Panama Papers : prochain rendez-vous, début mai

International par Nadia Djabali

L’affaire des Panama papers révèle l’ampleur des failles du système de régulation international mis en place pour lutter contre les paradis fiscaux.

Il va y avoir du sport début mai. Le Consortium international des journalistes d’investigation (ICIJ) devrait publier la liste complète des noms (entreprises et individus) mentionnés dans les 11,5 millions de documents qui ont fuité du cabinet panaméen Mossack Fonseca. Le nom de dizaines de milliers d’entreprises sera mis sur la place publique, de quoi alimenter la machine médiatique pendant des semaines.

L’OCDE, tête de pont du G20 dans la lutte contre les paradis fiscaux

Une dimension de l’affaire reste cependant peu évoquée : celle des failles du système de régulation mis en place après le sommet de Londres d’avril 2009. Dans un contexte de crise financière aigüe, le G20 avait demandé à l’OCDE de divulguer publiquement une liste des paradis fiscaux et de renforcer le Forum mondial sur la transparence et l’échange de renseignements.

Fondé en 2000, ce Forum compte 125 membres et publie des évaluations des cadres juridiques et administratifs en matière de transparence et d’échanges d’informations fiscales. « Malheureusement, remarque Pierre Habbard, qui couvre les dossiers relatifs à la réglementation financière à la Commission syndicale consultative auprès de l’OCDE (TUAC), deux ans après le sommet de Londres, la liste noire de l’OCDE a été vidée. Le peu de sévérité des critères a permis à de nombreux États d’en sortir. »

Un système en deux phases

L’OCDE a abandonné son code couleur en 2011. « A la place, poursuit Pierre Habbard, le Forum pour la transparence effectue une revue par les pairs. » Un système qui permet aux pays membres du Forum d’apprécier le niveau de transparence fiscale et la capacité des services fiscaux des différents États à échanger des informations.

Les pays sont évalués sur deux phases. Phase 1, on vérifie, sur le papier, si les lois permettent aux autorités fiscales d’intervenir. L’évaluation du cadre juridique comporte dix standards dont certains sont plus importants. Notamment celui de la divulgation de l’information sur la propriété ultime d’actions ou de sociétés. Traduction : Le Forum regarde s’il est facile ou non de savoir qui se cache derrière les cascades de société écrans qui pullulent dans les paradis fiscaux. Si un État ne passe pas la phase 1, il est considéré comme un paradis fiscal non coopératif.

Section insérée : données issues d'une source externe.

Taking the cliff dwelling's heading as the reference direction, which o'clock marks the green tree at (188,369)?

Pour la phase 2, des agents, dépêchés par le Forum dans les pays, vérifient si les mesures adoptées en faveur de la transparence et de l’échange des informations fiscales sont bien réelles.

Le Panama avait passé la phase 1

En tant que membre du Forum, le Panama a un certain nombre d’obligations. En février 2016, l’OCDE a regretté, dans un rapport remis au G20, que le Panama traîne des pieds pour signer le standard de l’OCDE sur l’échange automatique d’information. « Mais ce que ne dit pas l’OCDE, raconte Pierre Habbard, c’est que le Forum avait jugé satisfaisant le cadre réglementaire panaméen » alors que le pays ne respectait pas deux critères sur dix. En particulier celui de la « disponibilité de l’information. » Des réserves ont également été exprimées sur la transparence concernant la propriété effective des sociétés. Pour faire simple : impossible de transmettre aux services fiscaux le nom des propriétaires d’un compte offshore quand ce dernier est anonyme.

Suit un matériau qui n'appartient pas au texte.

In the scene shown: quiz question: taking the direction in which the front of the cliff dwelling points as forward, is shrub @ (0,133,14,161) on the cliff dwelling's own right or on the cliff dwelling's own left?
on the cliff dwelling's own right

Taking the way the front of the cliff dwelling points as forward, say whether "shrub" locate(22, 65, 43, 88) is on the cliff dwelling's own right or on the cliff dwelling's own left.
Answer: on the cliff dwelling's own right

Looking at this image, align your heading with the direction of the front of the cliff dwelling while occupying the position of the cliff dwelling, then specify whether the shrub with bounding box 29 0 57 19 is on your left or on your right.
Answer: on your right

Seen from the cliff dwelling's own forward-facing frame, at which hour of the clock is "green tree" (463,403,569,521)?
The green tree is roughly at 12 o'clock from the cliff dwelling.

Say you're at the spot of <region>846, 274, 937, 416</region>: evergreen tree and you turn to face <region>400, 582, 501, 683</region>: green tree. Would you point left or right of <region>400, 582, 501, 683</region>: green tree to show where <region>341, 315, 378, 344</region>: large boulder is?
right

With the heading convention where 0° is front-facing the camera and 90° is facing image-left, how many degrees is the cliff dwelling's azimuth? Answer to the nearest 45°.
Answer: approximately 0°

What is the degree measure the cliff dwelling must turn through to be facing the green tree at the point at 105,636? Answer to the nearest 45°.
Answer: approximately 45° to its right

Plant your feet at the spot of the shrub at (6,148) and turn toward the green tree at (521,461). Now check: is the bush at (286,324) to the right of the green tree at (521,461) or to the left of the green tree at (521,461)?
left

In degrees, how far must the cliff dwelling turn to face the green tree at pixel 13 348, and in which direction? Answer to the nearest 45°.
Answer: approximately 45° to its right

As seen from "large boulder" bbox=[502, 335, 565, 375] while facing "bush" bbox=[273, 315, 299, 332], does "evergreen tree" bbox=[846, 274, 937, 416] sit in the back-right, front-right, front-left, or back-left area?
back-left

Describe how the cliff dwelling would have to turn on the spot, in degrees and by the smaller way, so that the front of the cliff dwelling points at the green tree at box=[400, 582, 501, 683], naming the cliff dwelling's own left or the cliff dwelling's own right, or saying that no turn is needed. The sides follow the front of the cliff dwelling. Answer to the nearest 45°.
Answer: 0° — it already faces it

D’autres pays sont concernés

Le Panama n’est pas le seul pays à avoir passé la phase 1 sans avoir répondu à la norme de la « propriété effective. » Parmi eux, figurent certains pays de l’OCDE comme la Suisse, la Pologne ou la Turquie. Le TUAC constate que si 80% des territoires passés en revue par le Forum sont considérés comme conformes ou largement conformes à la norme OCDE, moins de 50% des territoires notés satisfont pleinement au critère concernant « la disponibilité des renseignements sur la propriété. »

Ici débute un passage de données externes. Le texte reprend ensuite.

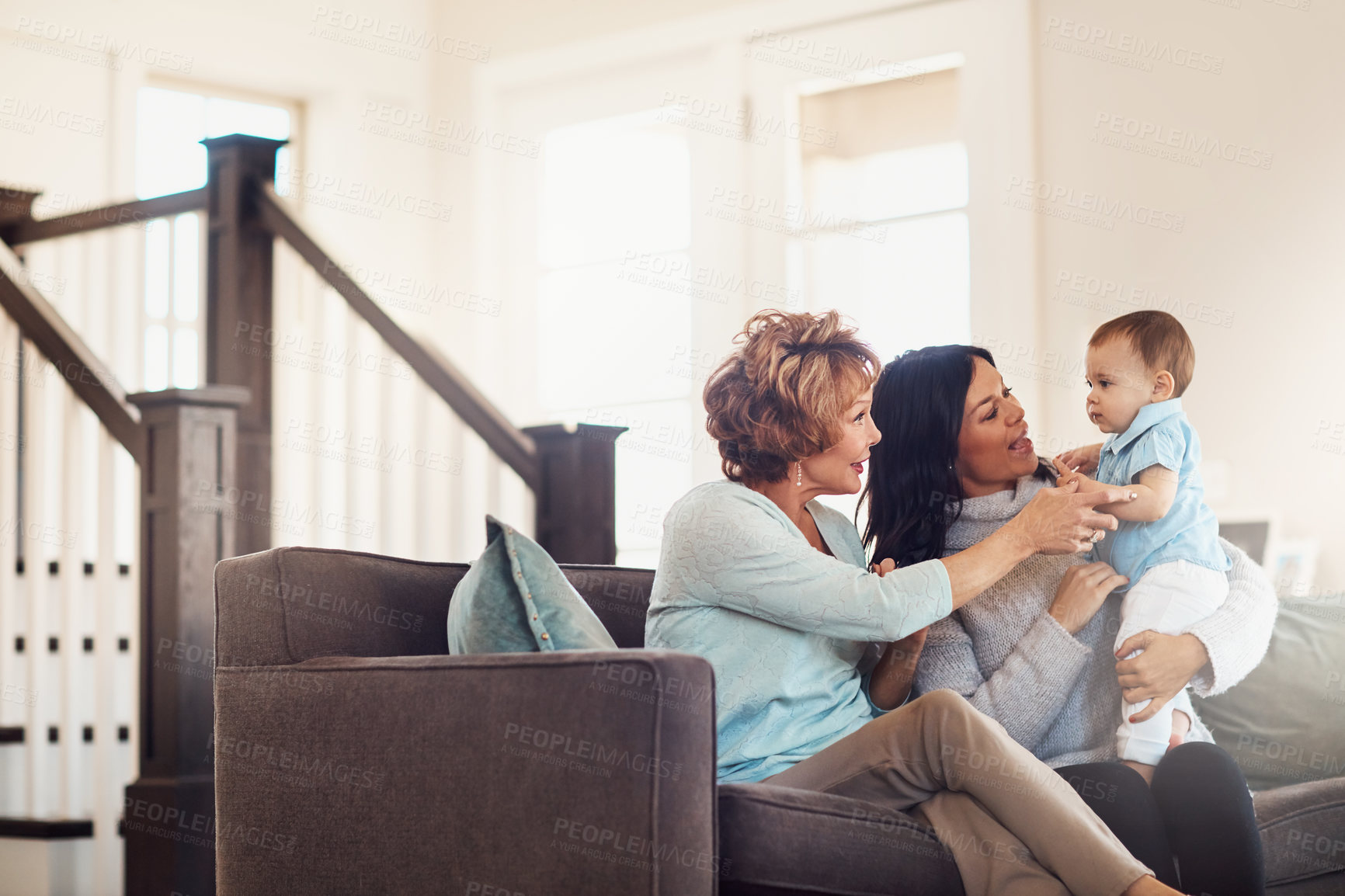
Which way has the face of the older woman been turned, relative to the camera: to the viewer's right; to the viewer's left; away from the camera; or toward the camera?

La balle est dans le camp des États

L’OCDE a donc encore du chemin à faire mais est limitée par un mandat non contraignant. Elle est cantonnée au naming and shaming (nommer et montrer du doigt). L’ampleur de la tâche est titanesque. « C’est pour ça que FO doit continuer de travailler sur ces questions, remarque Pierre Habbard. Elle le fait de manière très active avec l’ensemble du mouvement syndical français et les ONG. » La balle est donc dans le camp des États et des grands ensembles régionaux tels que l’Union européenne qui ont la capacité d’identifier une liste de pays qui pourraient être exclus des accords commerciaux ou d’investissements et des programmes d’achat publics. Mais l’adoption, le 13 avril 2016, de la directive sur le secret des affaires n’invite pas à l’optimisme.